Vivre sans pouvoir pardonner est-ce possible ? Le mal, l'offense, l'injustice nous atteignent dans la vie de tous les jours, ils ne nous laissent pas indifférents. Nous portons tous des blessures, plus ou moins profondes. Elles sont parfois difficiles à cicatriser. Comment être chrétien sans pardonner ? Mieux, comment être humain sans pardonner ?

Une vie sans pardon possible, est-ce une vie vaincue par le mal ? Un monde sans pardon est-il vivable, est-il supportable ? Jésus fait du pardon un des piliers de la prière, une des pierres d'angles de son enseignement. Essayons de comprendre.

Le Serviteur Impitoyable

La parabole du créancier sans pitié donnée par le Christ apporte son lot de révélations. Selon Jésus notre Père céleste est prêt à pardonner bien au-delà de ce que nous pouvons penser, ou imaginer. En contrepartie il nous demande d'être capable de pardonner à nos frères, du fond du coeur :

- "Ainsi en va-t-il du Royaume des cieux comme d'un roi qui voulut régler ses comptes avec ses serviteurs. Pour commencer, on lui amena quelqu'un qui lui devait dix mille talents (environ deux-cents millions d'euros aujourd'hui). Comme il n'avait pas de quoi rembourser, le maître donna l'ordre de le vendre ainsi que sa femme, ses enfants et tout ce qu'il avait, en remboursement de sa dette. Se jetant alors à ses pieds, le serviteur, prosterné, lui disait : "Prends patience envers moi, et je te rembourserai tout." Pris de pitié, le maître de ce serviteur le laissa aller et lui remit sa dette.
En sortant, ce serviteur rencontra un de ses compagnons, qui lui devait cent deniers (environ cinq mille euros aujourd'hui) ; il le prit à la gorge et le serrait à l'étrangler, en lui disant : "Rembourse ce que tu dois." Son compagnon se jeta donc à ses pieds et il le suppliait en disant : "Prends patience envers moi, et je te rembourserai." Mais l'autre refusa ; bien plus, il s'en alla le faire jeter en prison, en attendant qu'il eût remboursé ce qu'il devait.
Voyant ce qui venait de se passer, ses compagnons furent profondément attristés et ils allèrent informer leur maître de tout ce qui était arrivé. Alors, le faisant venir, son maître lui dit : "Mauvais serviteur, je t'avais remis toute cette dette, parce que tu m'en avais supplié. Ne devais-tu pas, toi aussi, avoir pitié de ton compagnon, comme moi-même j'avais eu pitié de toi ?" Et, dans sa colère, son maître le livra aux tortionnaires, en attendant qu'il eût remboursé tout ce qu'il lui devait.
C'est ainsi que mon Père céleste vous traitera, si chacun de vous ne pardonne pas à son frère du fond du coeur."
(Matthieu 18, 23-35)

_Consignes_:
1 > Présentez en tableau Markdown les lignes des entrées, en commençant par celle qui contient "The beige stone gazebo at center is" et en terminant par celle qui contient "You should stand". Utilisez les colonnes N° et Ligne, et omettez les lignes vides.
2 > Rédigez la suite du texte sur le pardon à partir de l'endroit où il s'arrête.
Le texte et les entrées n'ont aucun lien entre eux.

_Jeu de données_:
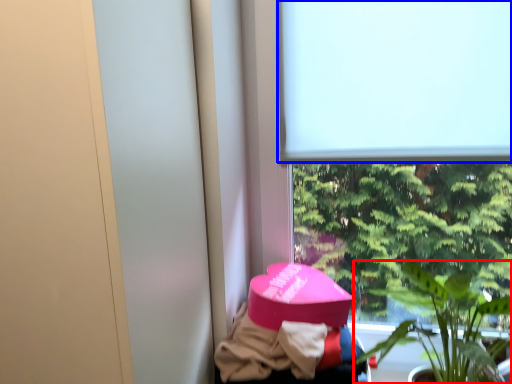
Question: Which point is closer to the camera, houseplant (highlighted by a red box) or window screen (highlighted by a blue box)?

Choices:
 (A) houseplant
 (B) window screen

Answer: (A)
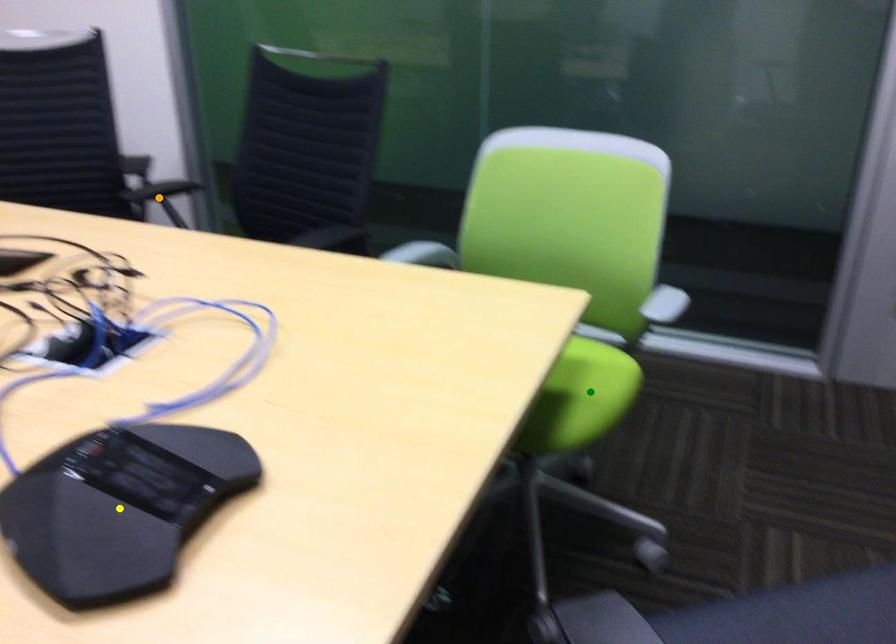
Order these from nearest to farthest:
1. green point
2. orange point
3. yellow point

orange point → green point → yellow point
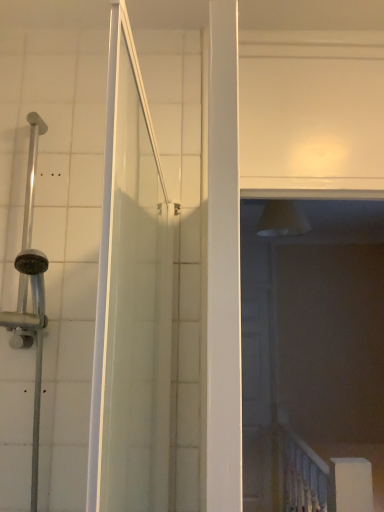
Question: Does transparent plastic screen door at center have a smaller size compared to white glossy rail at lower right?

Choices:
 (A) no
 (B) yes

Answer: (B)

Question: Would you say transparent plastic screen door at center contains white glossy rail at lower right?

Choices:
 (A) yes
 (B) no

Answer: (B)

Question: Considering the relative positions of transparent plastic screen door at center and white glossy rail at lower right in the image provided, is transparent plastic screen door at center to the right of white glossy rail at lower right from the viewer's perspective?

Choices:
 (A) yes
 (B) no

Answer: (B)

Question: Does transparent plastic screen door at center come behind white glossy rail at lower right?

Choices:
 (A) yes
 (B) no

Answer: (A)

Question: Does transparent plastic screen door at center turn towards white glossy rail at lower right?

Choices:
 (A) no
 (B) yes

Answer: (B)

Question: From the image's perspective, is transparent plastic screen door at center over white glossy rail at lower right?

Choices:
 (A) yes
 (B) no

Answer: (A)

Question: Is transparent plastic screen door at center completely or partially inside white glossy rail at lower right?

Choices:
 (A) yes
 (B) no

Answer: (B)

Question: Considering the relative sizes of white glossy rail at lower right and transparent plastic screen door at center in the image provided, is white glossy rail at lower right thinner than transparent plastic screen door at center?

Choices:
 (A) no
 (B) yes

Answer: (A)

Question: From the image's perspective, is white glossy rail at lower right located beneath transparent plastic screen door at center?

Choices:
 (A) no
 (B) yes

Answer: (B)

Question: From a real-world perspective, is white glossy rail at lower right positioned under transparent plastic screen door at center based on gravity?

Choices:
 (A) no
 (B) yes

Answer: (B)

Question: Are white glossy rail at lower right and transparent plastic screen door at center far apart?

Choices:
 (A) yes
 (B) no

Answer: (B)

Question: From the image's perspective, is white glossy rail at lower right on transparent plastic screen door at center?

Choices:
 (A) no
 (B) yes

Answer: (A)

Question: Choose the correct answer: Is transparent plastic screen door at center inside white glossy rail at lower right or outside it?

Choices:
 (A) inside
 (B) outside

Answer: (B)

...

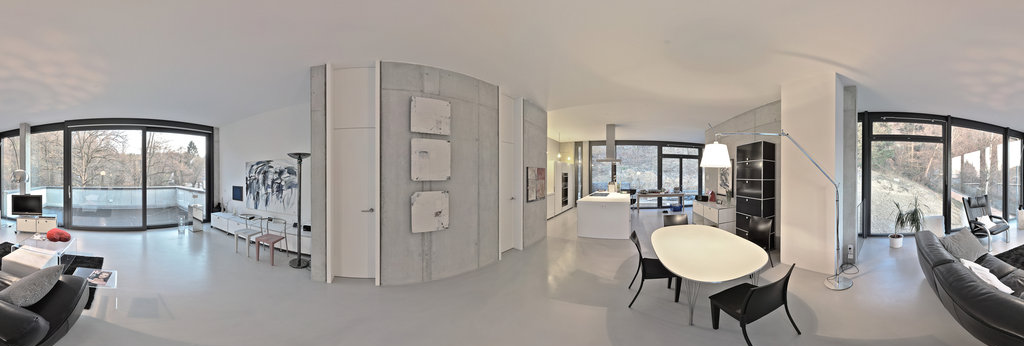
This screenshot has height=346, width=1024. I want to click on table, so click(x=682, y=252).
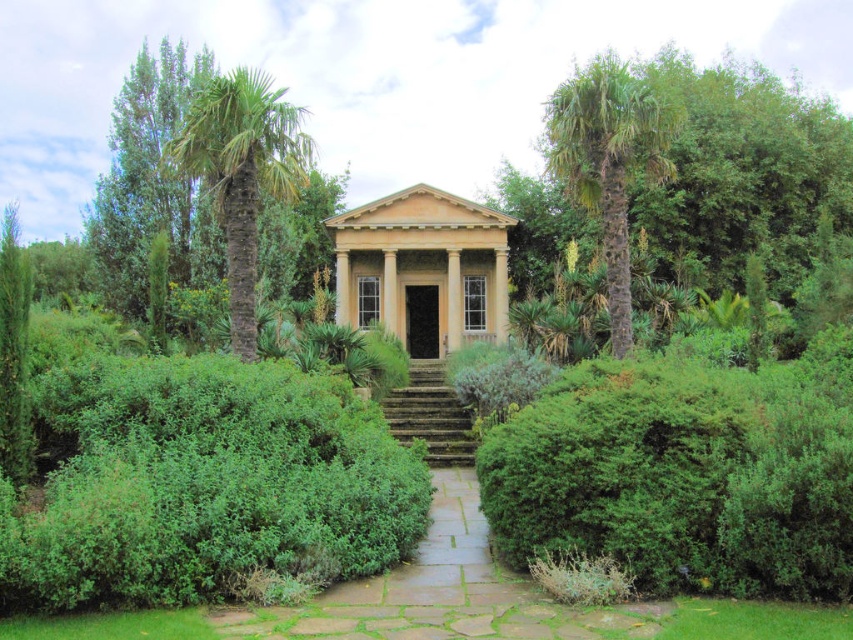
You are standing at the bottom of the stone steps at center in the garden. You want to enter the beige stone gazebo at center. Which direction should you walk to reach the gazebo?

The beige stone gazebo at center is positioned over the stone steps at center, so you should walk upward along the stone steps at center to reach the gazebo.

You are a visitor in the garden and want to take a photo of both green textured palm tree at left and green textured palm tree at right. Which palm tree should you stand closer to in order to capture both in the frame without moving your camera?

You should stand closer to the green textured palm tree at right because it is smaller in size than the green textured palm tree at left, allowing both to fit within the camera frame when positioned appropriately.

_Réponses_:
1 >
| N° | Ligne |
|---|---|
| 1 | The beige stone gazebo at center is positioned over the stone steps at center, so you should walk upward along the stone steps at center to reach the gazebo. |
| 2 | You are a visitor in the garden and want to take a photo of both green textured palm tree at left and green textured palm tree at right. Which palm tree should you stand closer to in order to capture both in the frame without moving your camera? |
| 3 | You should stand closer to the green textured palm tree at right because it is smaller in size than the green textured palm tree at left, allowing both to fit within the camera frame when positioned appropriately. |

2 >
Les dix mille talents de l'époque correspondant à deux-cents millions d'euros aujourd'hui représentent une dette astronomique. A notre grande surprise la voilà soudainement effacée par ce roi débonnaire qui accepte de se laisser toucher et émouvoir, au-delà du raisonnable. Le bénéficiaire de ces largesses surprenantes est-il véritablement conscient de ce qui lui arrive ? Ressort-il transformé par cette rencontre qui bouleverse son destin ? C'est bien là tout le problème. Devant l'un de ses compagnons qui est aussi son débiteur, mais dans des proportions très modestes comparativement au gouffre abyssal de son ancienne créance, il se montre sans pitié, sans coeur. Comme un boomerang les créances de son passé lui reviennent en pleine figure. L'annulation de sa dette était conditionnée à sa capacité à effacer celle des autres, à "pardonner du fond du coeur" nous dit Jésus.

En résumé, si nous ne pardonnons pas, Dieu ne pardonne pas non plus. C'est aussi le sens de la prière universelle du chrétien, du texte du Notre Père. Le pardon en est la clé : "Pardonne-nous nos offenses, comme nous pardonnons aussi à ceux qui nous ont offensés".

Le Témoignage de l'Evangile

De façon multiple, Jésus s'est efforcé de faire comprendre que la générosité, la bonté, l'ouverture d'esprit et la tolérance sont au coeur de son message et de ses actes. Il déclare qu'il ne faut pas juger, pour n'être pas soi-même jugé par le Père céleste ; qu'il ne faut pas condamner, pour n'être pas non plus condamné. Les largesses de la Providence semblent conditionnées à notre générosité envers les autres : "On se servira pour vous, déclare-t-il, de la mesure dont vous vous serez servis pour les autres" (Mathieu 7,2). Le texte du Notre Père va dans le même sens puisque l'aide de la Providence semble liée à notre capacité à pardonner. Ainsi la phrase "Donne-nous aujourd'hui notre pain de ce jour" précède "Pardonne-nous nos offenses, comme nous pardonnons aussi à ceux qui nous ont offensés". Celle-ci également est à méditer : "avant de venir prier à l'autel, va d'abord te réconcilier avec ton frère" (Mathieu 5,23-24)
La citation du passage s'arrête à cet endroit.